▶ _EXERCISE PASSAGE_
++++
# Custom Rod Build Question



## ifish42 (Nov 26, 2013)

Is it possible to build a "kid sized" custom rod. Can blanks be cut down that small?


----------



## 49913 (Apr 18, 2014)

ifish42 said:


> Is it possible to build a "kid sized" custom rod. Can blanks be cut down that small?


 Sure. What do you mean by kid sized? You can always build something tiny on an ice rod blank.


----------



## ifish42 (Nov 26, 2013)

UncleMilty7 said:


> Sure. What do you mean by kid sized? You can always build something tiny on an ice rod blank.


 Just instead of buying one of the cartooney set ups for my daughters first pole I wanted to have one built. I didn't even think of ice fishing blanks. :whistling:

Do you think that's a better way to go?


----------



## Fish Sticks (Feb 28, 2014)

Yea its definitely possible. They do make blanks that small. I think that would be a good way to go because the cartoon poles are just a pole that will be with them for the next 5 years tops. But if you build her a rod it will be with her forever due to being a memory that you had built that for them when they were little plus it would last a lot longer depending on the blank.
++++
▶ _SOURCE MATERIAL_

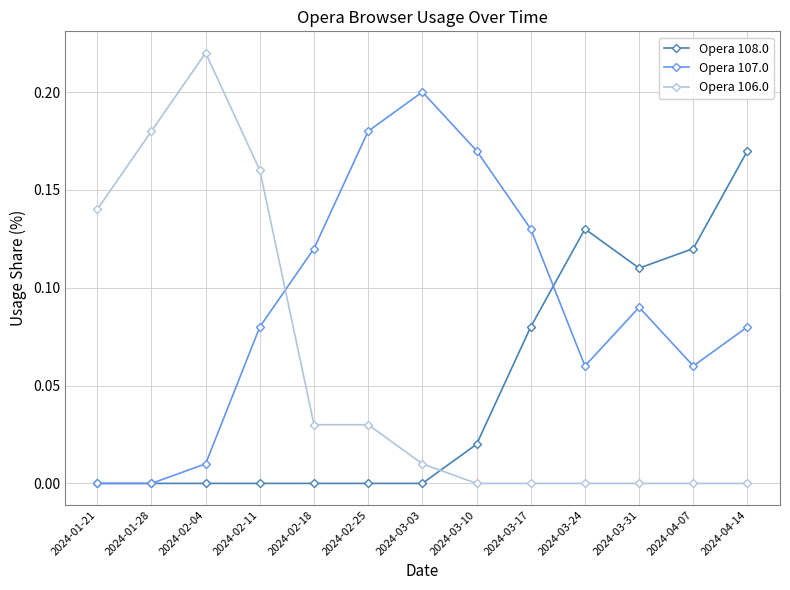

The value of Opera 107.0 at 2024-03-17 is 0.2. True or false?

False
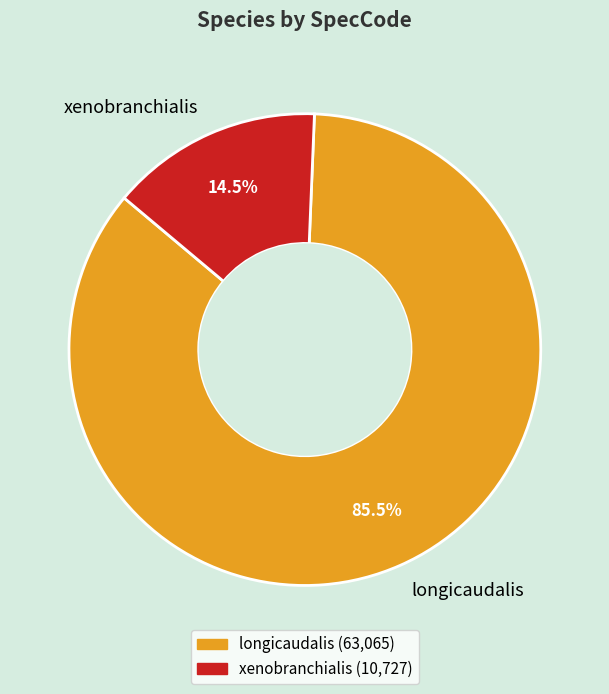

Which category has the biggest portion of the pie?

longicaudalis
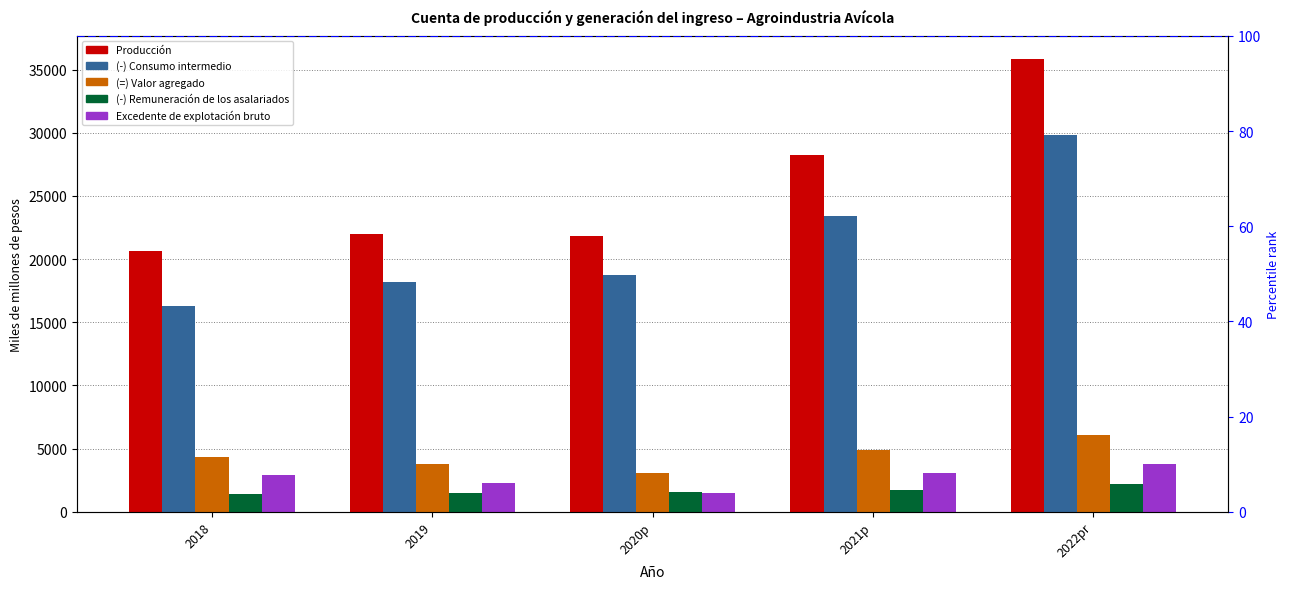

At which label is Producción closest to 28235?

2021p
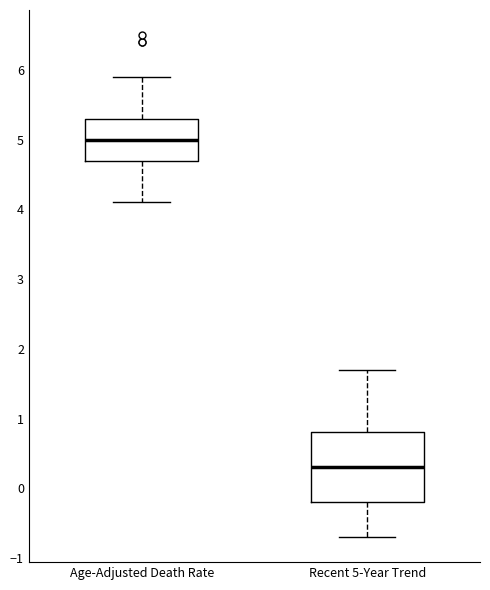

Where does the median line of the box for Recent 5-Year Trend sit on the y-axis? The values are not printed on the chart, so give them approximately, as read against the axis.

0.3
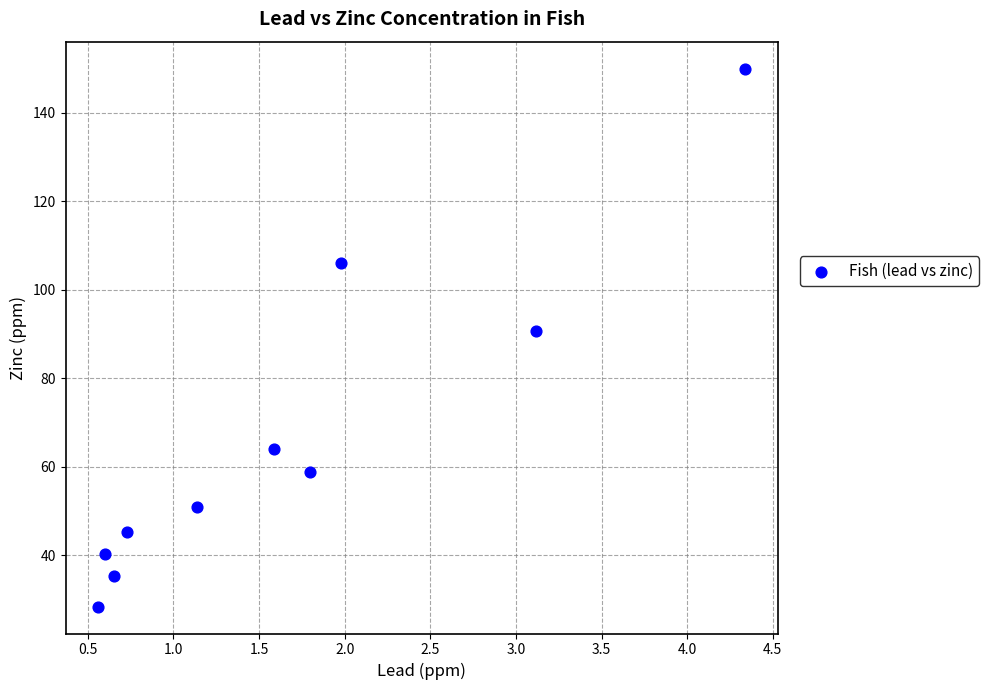

What is the range of X values (max minus min)?

3.8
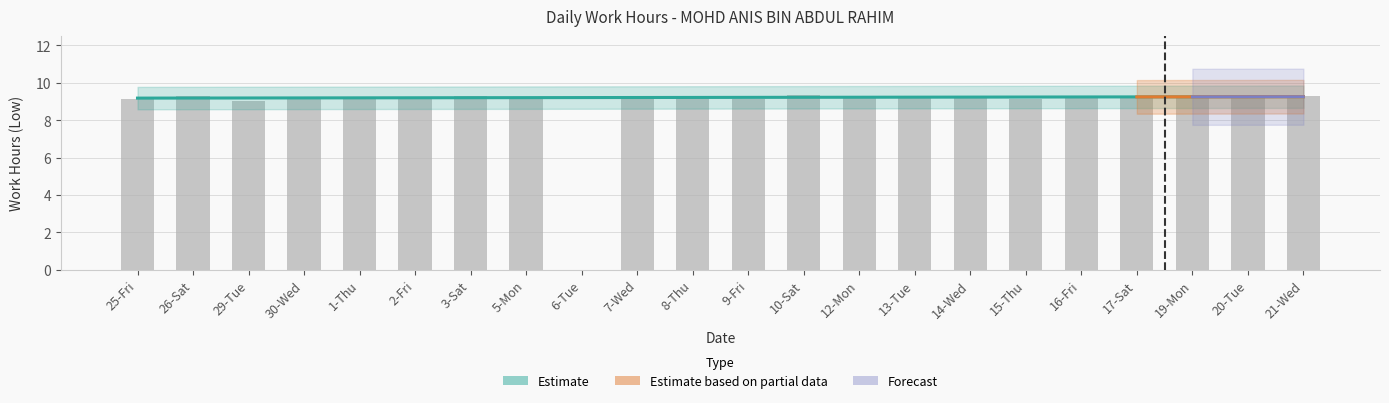

Rank the categories by value from lowest to highest.

6-Tue, 29-Tue, 7-Wed, 15-Thu, 9-Fri, 25-Fri, 2-Fri, 8-Thu, 13-Tue, 14-Wed, 19-Mon, 12-Mon, 1-Thu, 5-Mon, 30-Wed, 16-Fri, 21-Wed, 3-Sat, 17-Sat, 26-Sat, 10-Sat, 20-Tue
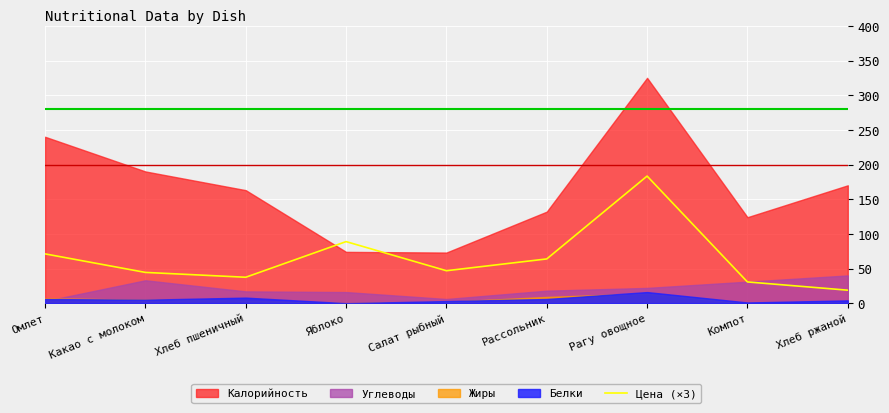

What is the maximum value for Цена (×3)?

183.3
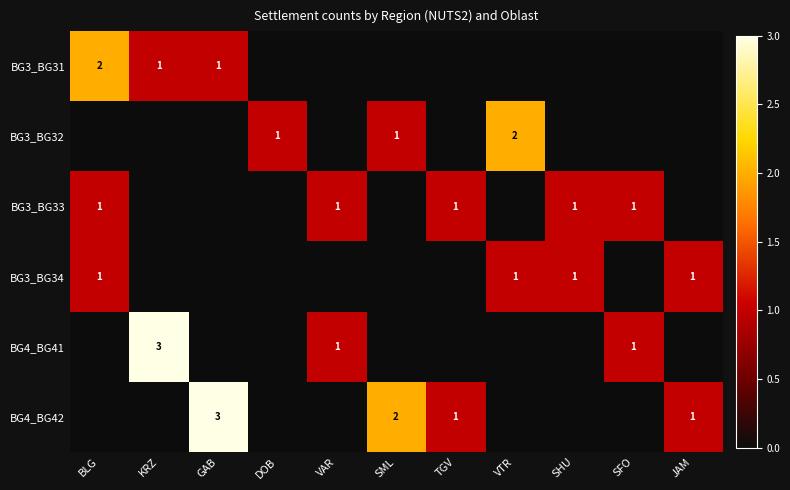

Is it true that BG3_BG31 equals 1 at KRZ?

True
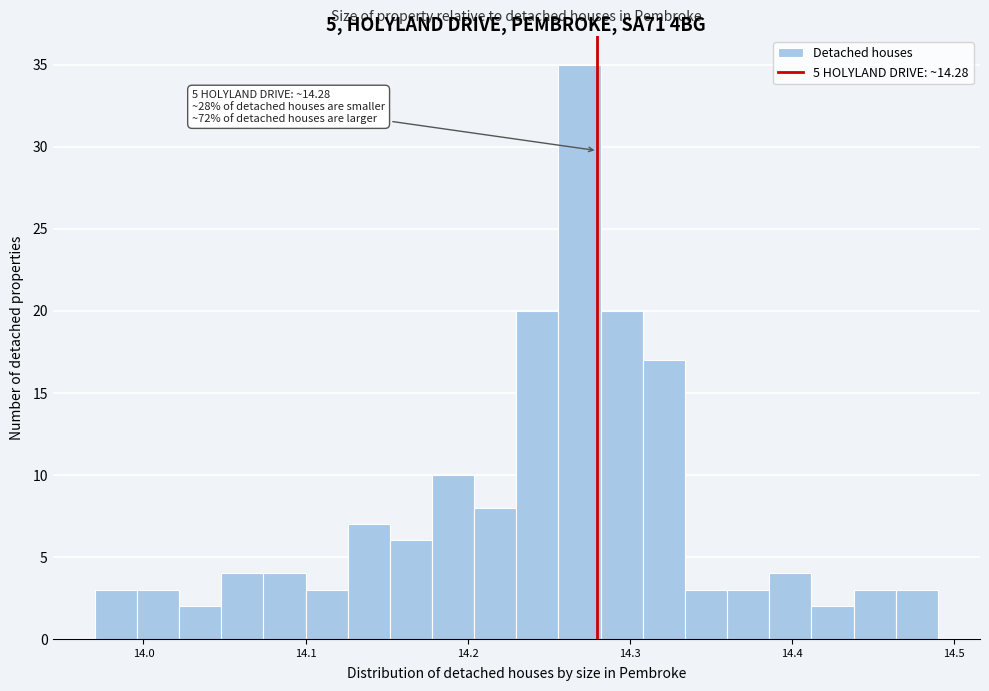

Read against the x-axis, roughly where is the centre of the tallest bar?

14.27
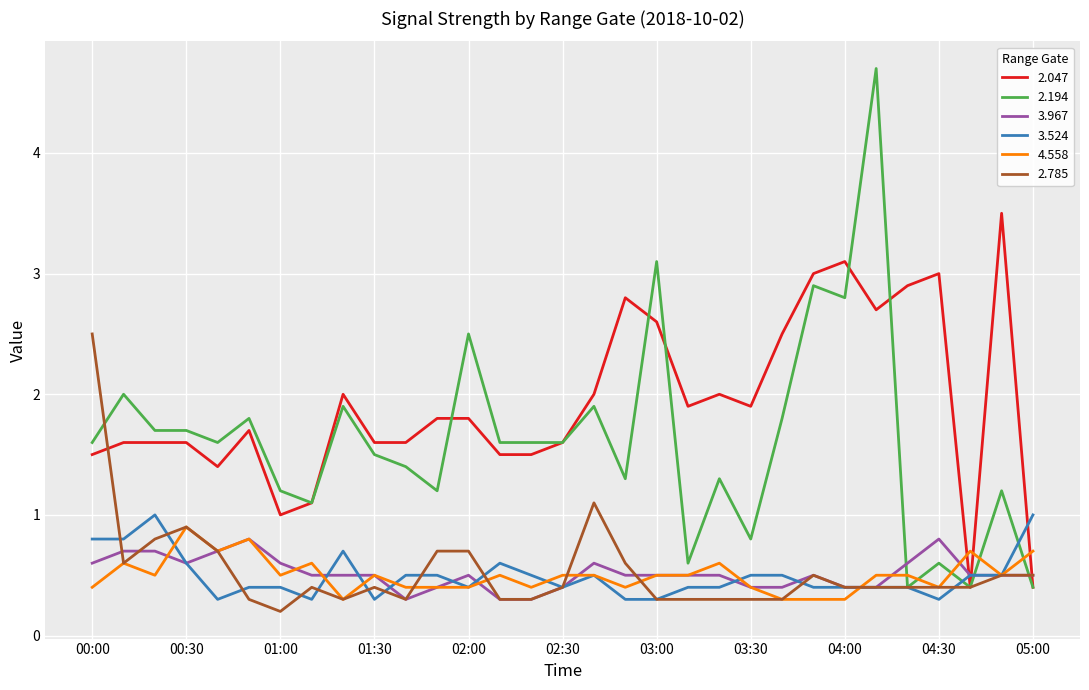

Which series has the largest range (max minus min)?

2.194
++++
▶ _WHAT YOU SHOULD DO_
In the custom rod thread, answer these:
1. What type of blank is suggested for building something tiny?
2. What kind of setup did ifish42 consider buying instead of having a rod built?
3. According to Fish Sticks, how long at most will a cartoon pole be with a child?

▶ _RESPONSE_
1. An ice rod blank.
2. One of the cartooney set ups.
3. The next 5 years.